Flashback: Pedens Hut

Flashback: Pedens Hut

Sunday 11th January 1998

Geehi’s head to Pedens and Townsend Hut, near Tantangara Dam

After parking the cars at the Circuits Hut track head, we walked up the Circuits Hut trail to the Pedens Hut fire trail, which heads north east across the Gulf Plain to the Little Gulf Cree and a good spot for morning tea. From here you can make out Townsend Hut, on the western side of the Murrumbidgee River, with views up to Gulf Plain towards Circuits Hut. From the Little Gulf Creek the trail leaves the open plain and heads into the tree line and the next valley, down to a small creek, where a faint trail leads up the valley to Pedens Hut.

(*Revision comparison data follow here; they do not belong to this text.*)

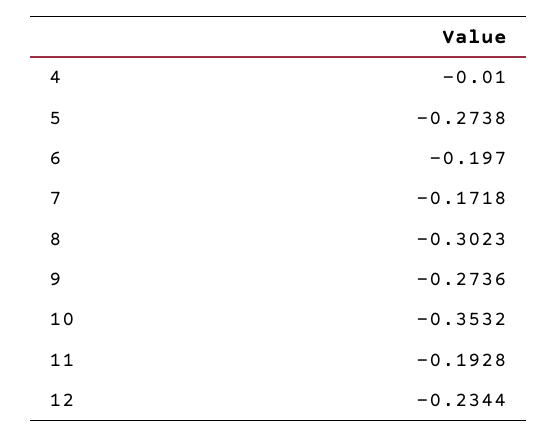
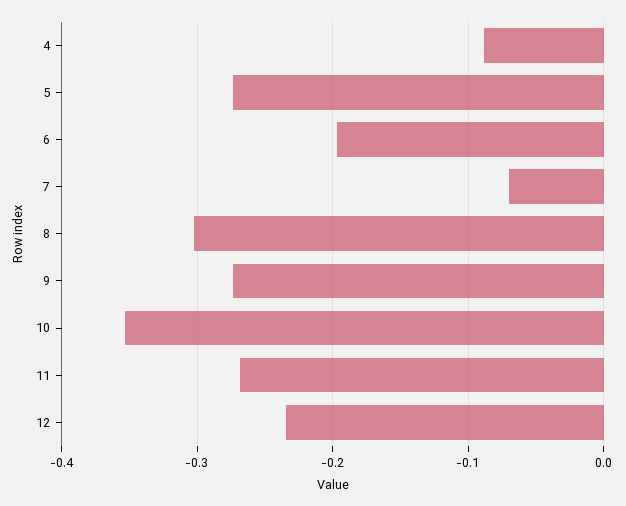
  {
-   "4": -0.01,
+   "4": -0.09,
    "5": -0.2738,
    "6": -0.197,
-   "7": -0.1718,
+   "7": -0.07,
    "8": -0.3023,
    "9": -0.2736,
    "10": -0.3532,
-   "11": -0.1928,
+   "11": -0.27,
    "12": -0.2344
  }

The original hut was built in 1917 for Arch Peden and was part of his Gulf grazing lease. Today’s hut is a small, one room iron hut built by Bill Adams in 1929 or 1930 using some of the material from the original hut. While Andrew and I walked off towards the Murrumbidgee River for a look, the rest of the group had lunch and a rest in front of the hut. By the time we returned, everyone had had enough of the flies and were ready to leave so Andrew and I had to eat on the run (or rather, walk). We decided to follow a track past the hut in the hope that it would bring us back to the trail a few kilometres from along the fire trail, which it did.

Pedens Hut

We followed the Pedens Hut fire trail until we came into sight of Gulf Plain and Little Gulf Creek. Here we turned west along the ridge towards Townsend Hut, first crossing the Murrumbidgee River. Alex Deerson sprinted across while the rest pf us waded through in a more sedate manner. From the river it is only a short walk to the hut through a field of wildflowers. Townsend Hut was built in 1940 by Charles Townsend for grazing, but sadly now it has fallen into disrepair. It is an L shaped hut with a number of rooms.

Townsends Hut

From Townsends Hut we headed down the valley on the western side of the river until it got too steep, where we had an interesting river crossing (except for Lyn and Jack who had taken the opportunity to cross further upstream.) From there it was across the bend in the river and the last ford where Alex again sprinted across while the rest of us waded through the thigh-high (or for some people, bottom-high) water.

It was then only a short walk back to the cars and the finish of an energetic walk.